> _Requirement_:
Pictures do not belong in the copy, so please give every entry below again exactly.

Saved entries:
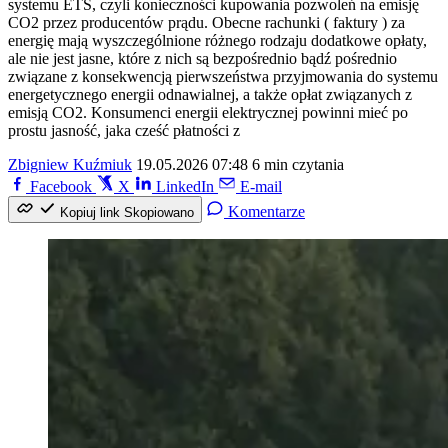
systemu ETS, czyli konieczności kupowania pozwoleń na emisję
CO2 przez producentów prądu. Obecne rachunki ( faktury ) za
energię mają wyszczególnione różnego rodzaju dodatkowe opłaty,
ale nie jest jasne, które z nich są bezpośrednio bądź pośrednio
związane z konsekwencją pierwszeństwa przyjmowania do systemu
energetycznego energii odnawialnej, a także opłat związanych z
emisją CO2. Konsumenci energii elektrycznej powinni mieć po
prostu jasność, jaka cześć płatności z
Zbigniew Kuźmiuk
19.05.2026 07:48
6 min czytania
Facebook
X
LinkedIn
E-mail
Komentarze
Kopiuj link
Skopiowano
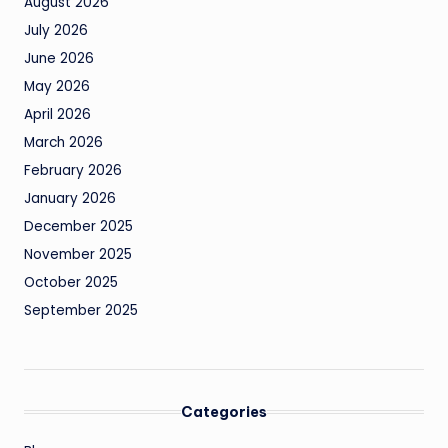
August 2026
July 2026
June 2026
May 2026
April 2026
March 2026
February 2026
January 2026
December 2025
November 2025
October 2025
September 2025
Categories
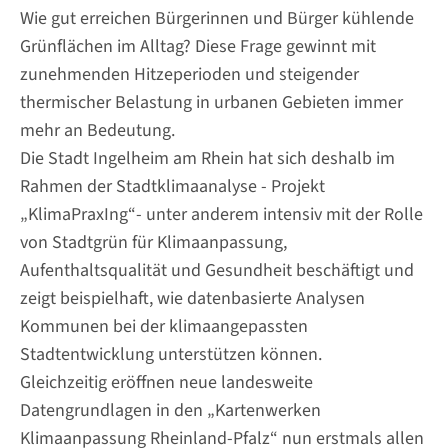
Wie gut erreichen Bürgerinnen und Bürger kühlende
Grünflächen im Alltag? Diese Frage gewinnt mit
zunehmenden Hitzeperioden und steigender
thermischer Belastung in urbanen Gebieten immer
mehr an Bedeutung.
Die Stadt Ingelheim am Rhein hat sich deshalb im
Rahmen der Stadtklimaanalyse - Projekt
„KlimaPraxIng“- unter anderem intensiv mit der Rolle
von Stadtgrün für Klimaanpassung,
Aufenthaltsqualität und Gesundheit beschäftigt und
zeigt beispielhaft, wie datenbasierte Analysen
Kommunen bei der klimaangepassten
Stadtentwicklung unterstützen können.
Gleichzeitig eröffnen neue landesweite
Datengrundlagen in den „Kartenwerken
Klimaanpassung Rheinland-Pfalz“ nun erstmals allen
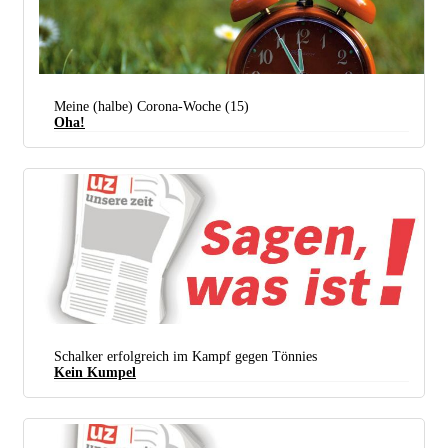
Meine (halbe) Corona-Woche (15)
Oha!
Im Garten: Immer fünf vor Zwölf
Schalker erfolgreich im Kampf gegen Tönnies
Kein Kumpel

> _Solution to this task_:
systemu ETS, czyli konieczności kupowania pozwoleń na emisję
CO2 przez producentów prądu. Obecne rachunki ( faktury ) za
energię mają wyszczególnione różnego rodzaju dodatkowe opłaty,
ale nie jest jasne, które z nich są bezpośrednio bądź pośrednio
związane z konsekwencją pierwszeństwa przyjmowania do systemu
energetycznego energii odnawialnej, a także opłat związanych z
emisją CO2. Konsumenci energii elektrycznej powinni mieć po
prostu jasność, jaka cześć płatności z
Zbigniew Kuźmiuk
19.05.2026 07:48
6 min czytania
Facebook
X
LinkedIn
E-mail
Komentarze
Kopiuj link
Skopiowano
August 2026
July 2026
June 2026
May 2026
April 2026
March 2026
February 2026
January 2026
December 2025
November 2025
October 2025
September 2025
Categories
Wie gut erreichen Bürgerinnen und Bürger kühlende
Grünflächen im Alltag? Diese Frage gewinnt mit
zunehmenden Hitzeperioden und steigender
thermischer Belastung in urbanen Gebieten immer
mehr an Bedeutung.
Die Stadt Ingelheim am Rhein hat sich deshalb im
Rahmen der Stadtklimaanalyse - Projekt
„KlimaPraxIng“- unter anderem intensiv mit der Rolle
von Stadtgrün für Klimaanpassung,
Aufenthaltsqualität und Gesundheit beschäftigt und
zeigt beispielhaft, wie datenbasierte Analysen
Kommunen bei der klimaangepassten
Stadtentwicklung unterstützen können.
Gleichzeitig eröffnen neue landesweite
Datengrundlagen in den „Kartenwerken
Klimaanpassung Rheinland-Pfalz“ nun erstmals allen
Meine (halbe) Corona-Woche (15)
Oha!
Im Garten: Immer fünf vor Zwölf
Schalker erfolgreich im Kampf gegen Tönnies
Kein Kumpel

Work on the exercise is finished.